Data for analysis:
========================

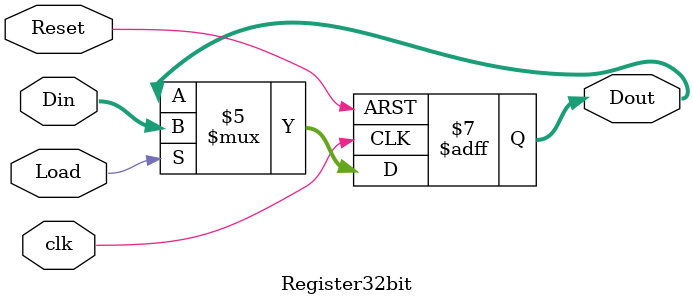
<source format=v>
module Register32bit (Din, Dout, Load, Reset, clk);
input [31:0] Din;
output reg [31:0] Dout;
input Load, Reset, clk;

always@(posedge clk or posedge Reset) begin
if (Reset == 1)
Dout = 0;
else if (Load == 1)
Dout <= Din;
else
Dout <= Dout;
end

endmodule



</source>
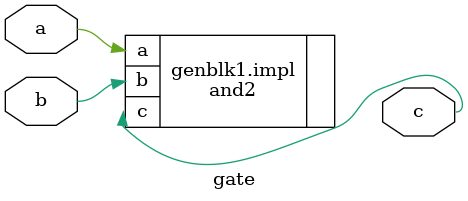
<source format=v>
module gate (
    input  a,
    input  b,
    output c
);
    parameter [0:0] Impl = 1'b0;

    generate
        if (Impl == 1'b0) begin
            and2 impl (
                .a(a),
                .b(b),
                .c(c)
            );
        end else if (Impl == 1'b1) begin
            or2 impl (
                .a(a),
                .b(b),
                .c(c)
            );
        end
    endgenerate
endmodule

</source>
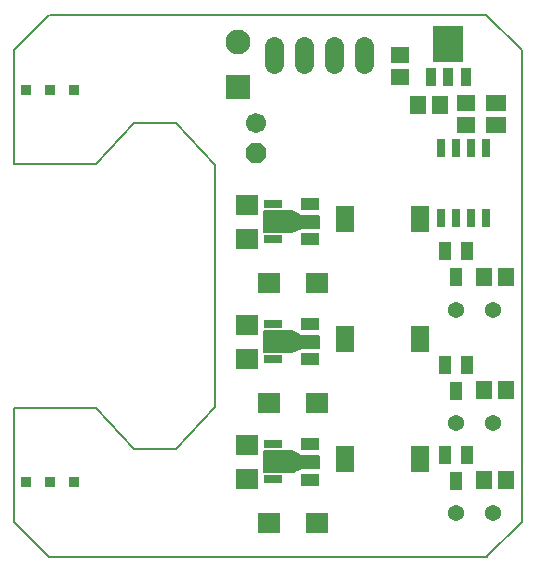
<source format=gts>
G75*
%MOIN*%
%OFA0B0*%
%FSLAX25Y25*%
%IPPOS*%
%LPD*%
%AMOC8*
5,1,8,0,0,1.08239X$1,22.5*
%
%ADD10R,0.06306X0.04337*%
%ADD11R,0.06306X0.03156*%
%ADD12C,0.00600*%
%ADD13R,0.07487X0.07093*%
%ADD14R,0.07498X0.06699*%
%ADD15OC8,0.06700*%
%ADD16C,0.06700*%
%ADD17R,0.06306X0.09061*%
%ADD18R,0.06306X0.05518*%
%ADD19R,0.05518X0.06306*%
%ADD20R,0.03000X0.06400*%
%ADD21C,0.06306*%
%ADD22R,0.06699X0.05518*%
%ADD23R,0.04337X0.05912*%
%ADD24C,0.00500*%
%ADD25R,0.03353X0.03353*%
%ADD26R,0.08274X0.08274*%
%ADD27C,0.08274*%
%ADD28C,0.05400*%
%ADD29R,0.03550X0.06306*%
%ADD30R,0.10243X0.12211*%
D10*
X0103886Y0031058D03*
X0103897Y0042877D03*
X0103916Y0071115D03*
X0103927Y0082934D03*
X0103887Y0111101D03*
X0103898Y0122920D03*
D11*
X0091486Y0122916D03*
X0091521Y0111139D03*
X0091514Y0082930D03*
X0091550Y0071153D03*
X0091485Y0042873D03*
X0091520Y0031095D03*
D12*
X0005100Y0016911D02*
X0005100Y0055000D01*
X0032600Y0055000D01*
X0045100Y0041100D01*
X0059100Y0041100D01*
X0072100Y0055100D01*
X0072100Y0136021D01*
X0059100Y0150021D01*
X0045100Y0150021D01*
X0032600Y0136121D01*
X0005100Y0136121D01*
X0005100Y0174250D01*
X0016911Y0186061D01*
X0088586Y0120500D02*
X0097802Y0120500D01*
X0100873Y0119043D01*
X0106900Y0119043D01*
X0106860Y0114943D01*
X0101188Y0114982D01*
X0097881Y0113525D01*
X0088586Y0113525D01*
X0088586Y0120500D01*
X0088586Y0119914D02*
X0099037Y0119914D01*
X0100299Y0119316D02*
X0088586Y0119316D01*
X0088586Y0118717D02*
X0106897Y0118717D01*
X0106891Y0118119D02*
X0088586Y0118119D01*
X0088586Y0117520D02*
X0106885Y0117520D01*
X0106879Y0116922D02*
X0088586Y0116922D01*
X0088586Y0116323D02*
X0106874Y0116323D01*
X0106868Y0115725D02*
X0088586Y0115725D01*
X0088586Y0115126D02*
X0106862Y0115126D01*
X0100156Y0114528D02*
X0088586Y0114528D01*
X0088586Y0113929D02*
X0098797Y0113929D01*
X0097831Y0080514D02*
X0088615Y0080514D01*
X0088615Y0073539D01*
X0097910Y0073539D01*
X0101217Y0074996D01*
X0106889Y0074957D01*
X0106929Y0079057D01*
X0100902Y0079057D01*
X0097831Y0080514D01*
X0098045Y0080412D02*
X0088615Y0080412D01*
X0088615Y0079814D02*
X0099307Y0079814D01*
X0100569Y0079215D02*
X0088615Y0079215D01*
X0088615Y0078617D02*
X0106924Y0078617D01*
X0106919Y0078018D02*
X0088615Y0078018D01*
X0088615Y0077420D02*
X0106913Y0077420D01*
X0106907Y0076821D02*
X0088615Y0076821D01*
X0088615Y0076223D02*
X0106901Y0076223D01*
X0106896Y0075624D02*
X0088615Y0075624D01*
X0088615Y0075026D02*
X0106890Y0075026D01*
X0099926Y0074427D02*
X0088615Y0074427D01*
X0088615Y0073829D02*
X0098567Y0073829D01*
X0097801Y0040457D02*
X0088586Y0040457D01*
X0088586Y0033482D01*
X0097880Y0033482D01*
X0101187Y0034939D01*
X0106860Y0034899D01*
X0106899Y0039000D01*
X0100872Y0039000D01*
X0097801Y0040457D01*
X0098106Y0040312D02*
X0088586Y0040312D01*
X0088586Y0039714D02*
X0099368Y0039714D01*
X0100629Y0039115D02*
X0088586Y0039115D01*
X0088586Y0038517D02*
X0106894Y0038517D01*
X0106889Y0037918D02*
X0088586Y0037918D01*
X0088586Y0037320D02*
X0106883Y0037320D01*
X0106877Y0036721D02*
X0088586Y0036721D01*
X0088586Y0036123D02*
X0106871Y0036123D01*
X0106866Y0035524D02*
X0088586Y0035524D01*
X0088586Y0034926D02*
X0101158Y0034926D01*
X0099799Y0034327D02*
X0088586Y0034327D01*
X0088586Y0033729D02*
X0098440Y0033729D01*
X0103054Y0034926D02*
X0106860Y0034926D01*
X0162580Y0005100D02*
X0174391Y0016911D01*
X0174391Y0174250D01*
X0162580Y0186061D01*
X0005100Y0016911D02*
X0016911Y0005100D01*
D13*
X0090196Y0016755D03*
X0106338Y0016755D03*
X0106334Y0056753D03*
X0090193Y0056753D03*
X0090191Y0096752D03*
X0106333Y0096752D03*
D14*
X0083027Y0082612D03*
X0083027Y0071415D03*
X0082997Y0042545D03*
X0082997Y0031348D03*
X0083002Y0111397D03*
X0083002Y0122594D03*
D15*
X0085733Y0139954D03*
D16*
X0085733Y0149954D03*
D17*
X0115402Y0118000D03*
X0140598Y0118000D03*
X0140608Y0078010D03*
X0115412Y0078010D03*
X0115422Y0038020D03*
X0140618Y0038020D03*
D18*
X0156000Y0149260D03*
X0156000Y0156740D03*
X0134000Y0165260D03*
X0134000Y0172740D03*
D19*
X0139760Y0156000D03*
X0147240Y0156000D03*
X0161760Y0098500D03*
X0169240Y0098500D03*
X0169240Y0061000D03*
X0161760Y0061000D03*
X0161760Y0031000D03*
X0169240Y0031000D03*
D20*
X0162500Y0118294D03*
X0157500Y0118294D03*
X0152500Y0118294D03*
X0147500Y0118294D03*
X0147500Y0141706D03*
X0152500Y0141706D03*
X0157500Y0141706D03*
X0162500Y0141706D03*
D21*
X0122000Y0169547D02*
X0122000Y0175453D01*
X0112000Y0175453D02*
X0112000Y0169547D01*
X0102000Y0169547D02*
X0102000Y0175453D01*
X0092000Y0175453D02*
X0092000Y0169547D01*
D22*
X0166000Y0156740D03*
X0166000Y0149260D03*
D23*
X0156240Y0107331D03*
X0148760Y0107331D03*
X0152500Y0098669D03*
X0148760Y0069331D03*
X0156240Y0069331D03*
X0152500Y0060669D03*
X0148760Y0039331D03*
X0156240Y0039331D03*
X0152500Y0030669D03*
D24*
X0162726Y0005100D02*
X0017100Y0005100D01*
X0017100Y0186021D02*
X0162726Y0186021D01*
D25*
X0025300Y0160900D03*
X0017300Y0160900D03*
X0009300Y0160900D03*
X0009300Y0030400D03*
X0017300Y0030400D03*
X0025300Y0030400D03*
D26*
X0079980Y0161970D03*
D27*
X0080000Y0177000D03*
D28*
X0152500Y0087500D03*
X0165000Y0087500D03*
X0165000Y0050000D03*
X0152500Y0050000D03*
X0152500Y0020000D03*
X0165000Y0020000D03*
D29*
X0155906Y0165110D03*
X0150000Y0165110D03*
X0144094Y0165110D03*
D30*
X0150000Y0176134D03*
M02*

</source>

========================

Activity: The line containing "X0165000Y0087500D03*" and all lines after it, to the end of the records, are to be output exactly and alone.

Your response:
X0165000Y0087500D03*
X0165000Y0050000D03*
X0152500Y0050000D03*
X0152500Y0020000D03*
X0165000Y0020000D03*
D29*
X0155906Y0165110D03*
X0150000Y0165110D03*
X0144094Y0165110D03*
D30*
X0150000Y0176134D03*
M02*

</source>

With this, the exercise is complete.